TASKS:
1. In the Pelsall railway station text, which line was the station on?
2. Reproduce the passage of the Pelsall railway station text from "Pelsall railway station" to "Walsall and Lichfield.".

Pelsall railway station is a disused railway station that served the villages of Pelsall and Shelfield in the Metropolitan Borough of Walsall, West Midlands, England. It was on the South Staffordshire Line between Walsall and Lichfield.

History

It was opened in 1849. It closed as part of the Beeching Axe in 1965. The station was built and served by the South Staffordshire Railway, which later became London, Midland and Scottish Railway (through amalgamation of the London and North Western Railway).

The station also had a small single track leave after the station to serve the Atlas Brickworks and Leighswood Colliery until the 1930s when Leighswood Colliery closed but continued to serve Atlas Brickworks until 1964 when the small branch line closed.

The station closed in 1964 as part of the Beeching Cuts although the line that passed through the station remained open until 1984. It is preserved in case the railway line between Walsall and Lichfield reopens.

DATA EXCERPT:
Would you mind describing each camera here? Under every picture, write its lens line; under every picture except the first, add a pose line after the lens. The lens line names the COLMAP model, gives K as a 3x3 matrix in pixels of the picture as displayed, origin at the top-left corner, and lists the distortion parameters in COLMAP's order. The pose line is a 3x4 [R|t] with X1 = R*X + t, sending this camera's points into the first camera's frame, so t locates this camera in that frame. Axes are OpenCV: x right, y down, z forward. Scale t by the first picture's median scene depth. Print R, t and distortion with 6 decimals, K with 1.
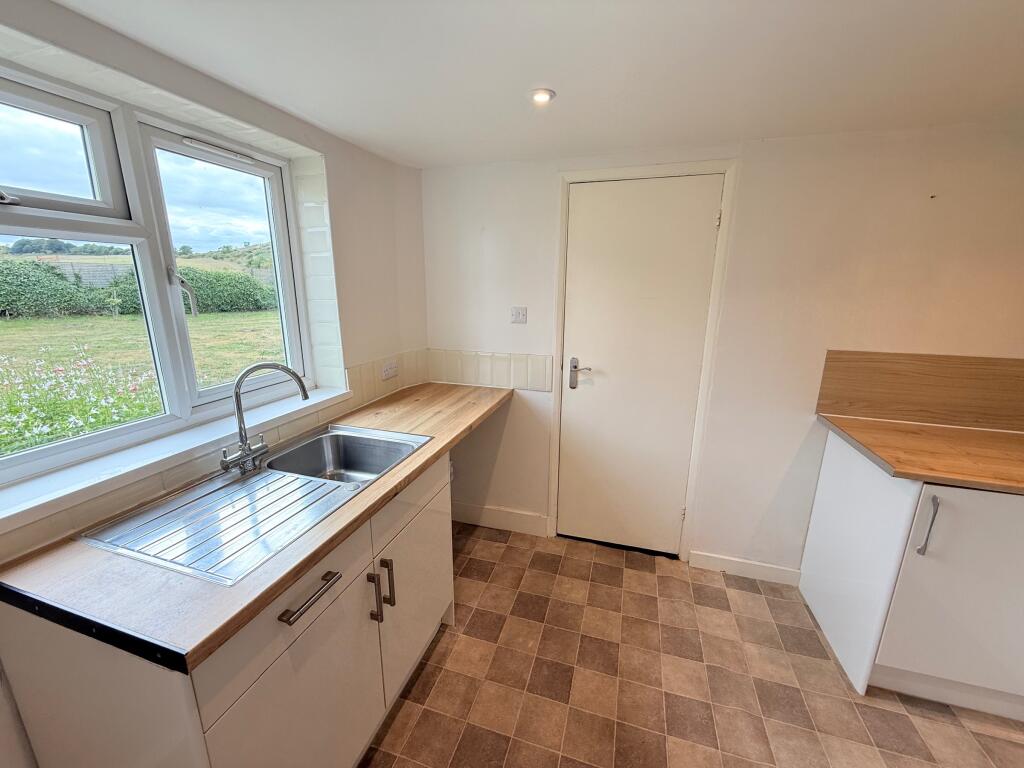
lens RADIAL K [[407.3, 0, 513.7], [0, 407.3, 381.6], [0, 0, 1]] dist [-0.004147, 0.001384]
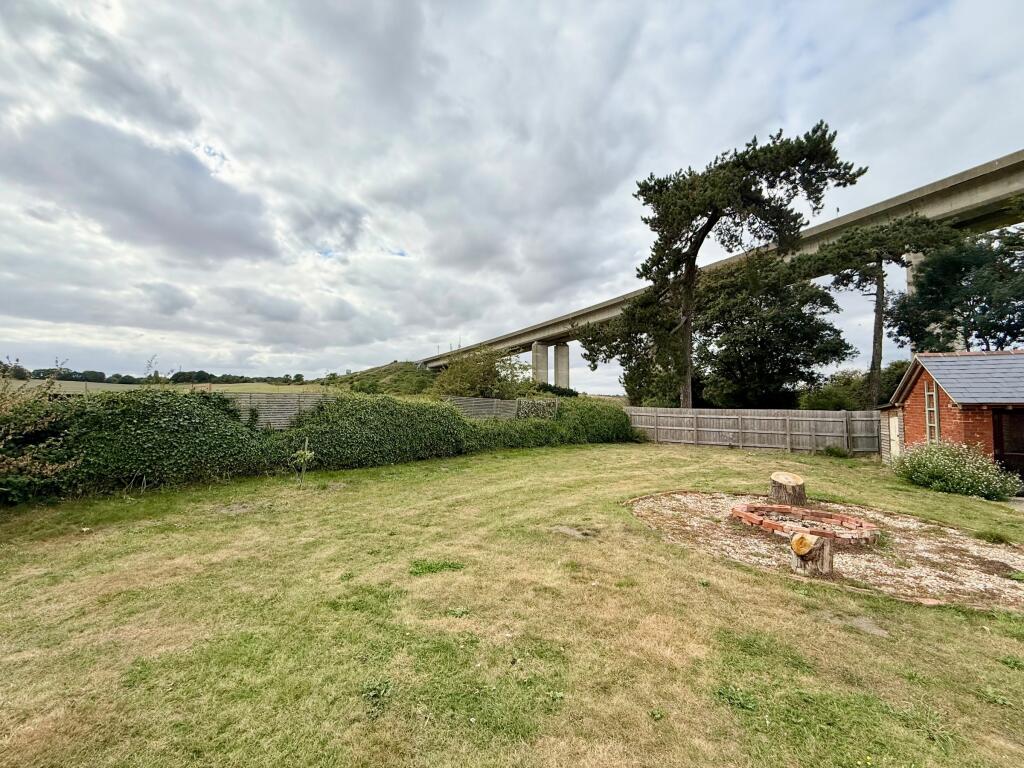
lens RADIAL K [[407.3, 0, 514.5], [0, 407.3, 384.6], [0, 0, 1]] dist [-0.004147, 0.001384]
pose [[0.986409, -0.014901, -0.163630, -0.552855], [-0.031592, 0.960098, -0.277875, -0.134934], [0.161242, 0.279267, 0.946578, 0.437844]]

ANSWERS IN ORDER:
1. The South Staffordshire Line between Walsall and Lichfield.

2.
Pelsall railway station is a disused railway station that served the villages of Pelsall and Shelfield in the Metropolitan Borough of Walsall, West Midlands, England. It was on the South Staffordshire Line between Walsall and Lichfield.